Oleh: Reviandi
Setelah pendaftaran bakal calon anggota legislatif (Bacaleg) ditutup Komisi Pemilihan Umum (KPU) 14 Mei 2023, isu sistem Pemilu tertutup kembali mencuat. Tak tanggung-tanggung, di banyak platform media sosial dan WhatsApp Group (WAG), kutipan video dari para hakim Mahkamah Konstitusi (MK) beredar, dari anggota, wakil ketua sampai ketuanya.
Dari sejumlah video dan berita yang beredar itu, ada kecenderungan para hakim MK memihak kepada opsi sistem tertutup. Artinya, pemilih tidak lagi memilih barisan para Caleg yang didaftarkan partai politik. Melainkan hanya memilih logo atau nomor urut partai saja. Siapa yang akan duduk, akan menjadi urusan partai.
Arti katanya, Caleg yang berpotensi terpilih, kalaupun masih dimasukkan dalam surat suara, hanyalah yang berada di nomor urut 1, 2, 3 dan seterusnya, sesuai jumlah kursi yang diraih partai. Sementara yang nomor di bawah, tak akan mendapatkan keuntungan apa-apa, selain hanya membantu nomor urut atas berpeluang menjadi anggota dewan.
Sistem tertutup ini, kalau diumumkan putusannya oleh MK sebelum pendaftaran Caleg ditutup, dipastikan tidak akan banyak orang yang berminat jadi Caleg pada Pemilu 2024 ini. Karena, nomor urut atas akan dikuasi oleh orang-orang partai politik, ataupun orang yang mampu membayar tinggi. Tentunya tidak akan ada lagi cerita “orang biasa” menjadi wakil rakyat.
Sinyal itu telah disampaikan Wakil Ketua Mahkamah Konstitusi (MK) Prof Saldi Isra. Dosen Fakultas Hukum Universitas Andalas (Unand) Padang menyoroti banyaknya kader parpol yang berdarah-darah dalam mengabdi untuk parpolnya. Tapi belakangan malah kalah dengan Caleg yang bermodal populer semata.
Saldi menggali masalah tersebut menanggapi keterangan ahli Titi Anggraini soal usulan Caleg minimal sudah 3 tahun gabung dengan parpol yang mengusulkan. Sebab hal itu untuk menghindari petualang politik. Katanya, hampir semua parpol yang ada di sidang MK melakukan hal yang sama, mengajukan Caleg populer. Kader yang berdarah-darah di partai, ditinggalkan begitu saja. Kalau masuk, nomor tidak terpilih.

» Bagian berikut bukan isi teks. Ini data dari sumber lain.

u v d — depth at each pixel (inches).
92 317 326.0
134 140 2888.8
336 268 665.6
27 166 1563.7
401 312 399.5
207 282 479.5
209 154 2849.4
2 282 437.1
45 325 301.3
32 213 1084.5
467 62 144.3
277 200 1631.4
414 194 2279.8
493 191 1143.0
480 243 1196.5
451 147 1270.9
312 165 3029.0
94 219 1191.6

Para ahli yang datang ke MK sudah sangat banyak jumlahnya. Setiap sidang MK, juga didatangi para perwakilan parpol yang setuju ataupun yang tidak setuju sistem terbuka ini diubah ke tertutup. Aneh memang, sidang ini terkesan sangat berlarut-larut. Mungkin sudah ada enam bulan. Mungkin seharusnya keputusan MK ini terbit sebelum pendaftaran kemarin.
Karena terlalu lamanya wara-wiri di MK, banyak yang menduga, MK akan memutuskan setelah keluarnya daftar calon tetap (DCT) dari KPU. Hal ini tentu akan membuat calon yang mendaftar tidak akan bisa mundur lagi. Paling kuat, mereka hanya tidak akan ikut berkampanye, karena sudah pasti yang akan duduk yang nomor urut atas saja.
Kondisi ini bisa berpotensi tidak adanya semangat para Caleg untuk mangampanyekan diri, atau membuat kurang geregetnya Pemilu. Ancamannya, akan membuat partisipasi pemilih kian berkurang, jauh di bawah Pemilu 2019 lalu yang mencapai 75 persen. Tak dipungkiri dukungan dari para Caleg berpengaruh terhadap partisipasi pemilih.
Ketua MK Anwar Usman membantah tudingan upaya memperlambat putusan perkara sistem pemilu. Pernyataan itu ditegaskan Anwar dalam sidang lanjutan pengujian materiil Undang-undang Nomor 7 Tahun 2017 tentang Pemilu dengan agenda keterangan ahli dari pihak terkait, yaitu Derek Loupatty.
Katanya, cepat lambatnya persidangan perkara ini tidak hanya bergantung kepada MK. Masih ada pihak yang mau mengajukan ahli, dari Garuda dan NasDem. Jadi, mohon dimaklumi, kecuali Garuda dan Nasdem tidak, tentu sidang siang ini sidang yang terakhir. Ipar Presiden Jokowi ini menegaskan bahwa pihaknya tidak berupaya untuk mengulur sidang putusan.